While diminished, the remaining Harbinger Battalions continued to maintain a hold on many examples of irreplaceable archeotech and rare prototypes only sparingly seen elsewhere in the Legiones Astartes. Perhaps the deadliest legacy of these formations was the extremely high concentration of exterminatus-class weapon systems for a force of this size, such that the extermination of all life within an entire subsector would be but a fraction of their full capabilities. Even still, sealed records of forgotten campaigns show that the deployment of such weapons of mass destruction by the harbinger battalions was not a rare occurrence. In fact, such devices were often used as an opening salvo to soften up their intended quarry, prior to the commitment of ground forces to eradicate species considered too dangerous for mere planetary containment alone. The fact that many habitable worlds were left toxic, radioactive, and/or psy-unstable wastelands in their wake was considered but a minor price for the Imperium to pay compared to the alternative.

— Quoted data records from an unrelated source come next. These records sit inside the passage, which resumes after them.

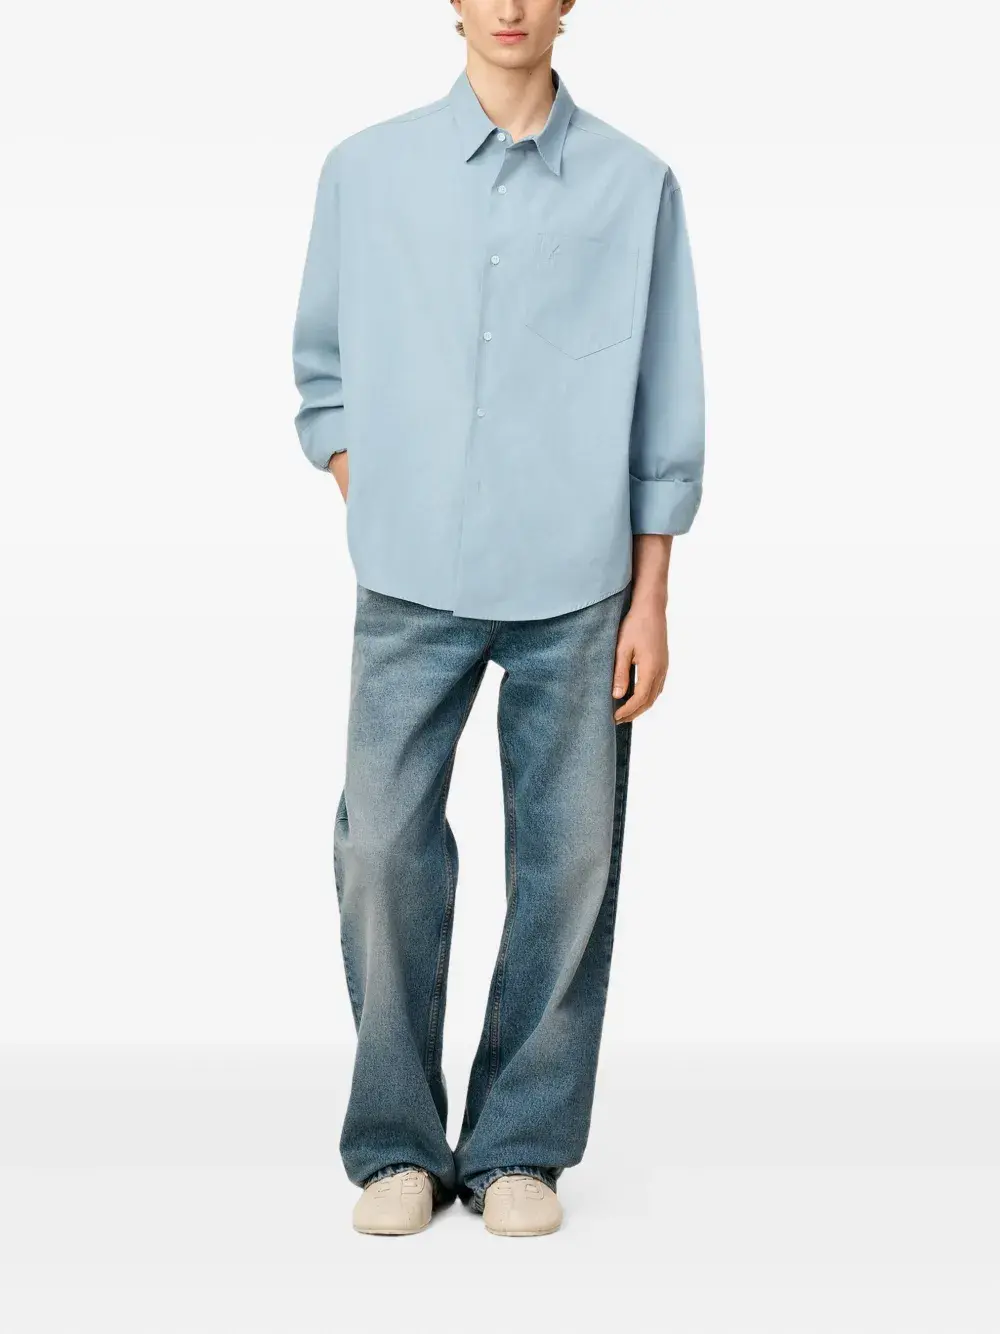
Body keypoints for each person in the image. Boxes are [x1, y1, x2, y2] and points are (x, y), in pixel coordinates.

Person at [291, 0, 705, 1238]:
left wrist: (651, 597)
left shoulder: (637, 186)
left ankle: (521, 1142)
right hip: (409, 580)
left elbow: (664, 399)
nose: (513, 6)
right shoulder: (364, 171)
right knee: (381, 851)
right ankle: (396, 1144)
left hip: (578, 587)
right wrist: (373, 487)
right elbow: (324, 370)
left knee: (568, 865)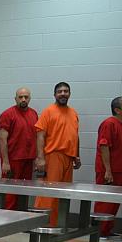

Regarding the 47th Battalion of the 4th Great Company of the Death Guard Legion, known also by the moniker as the Harvesters of Worlds, it held both the reputation as the second oldest of the harbinger battalions and one of the last three still in existence prior to the Horus Heresy, having accumulated numerous commendations from its many campaigns. At the close of the 31st millennium, the 47th was almost entirely of Barbarus stock, resolute in both its loyalty to their primarch for liberating them from the monstrous Overlords, and of their resulting utter hatred of non-human life. Often deployed on extended missions to distant warzones, over its many decades of existence the 47th had grown to be a fairly insular group of warriors with a unique, but intensely grim culture by the standards of outside observers. Perhaps it was the mental scars of their experiences, or the nihilistic acceptance of a probable early demise, the warriors of the 47th were an exceptionally reserved group. They paid little heed to those accolades bestowed upon them by other members of the legion who knew little of what the 47th had wrought. Such trivialities were meaningless to warriors who steeped so heavily in the calculus of death.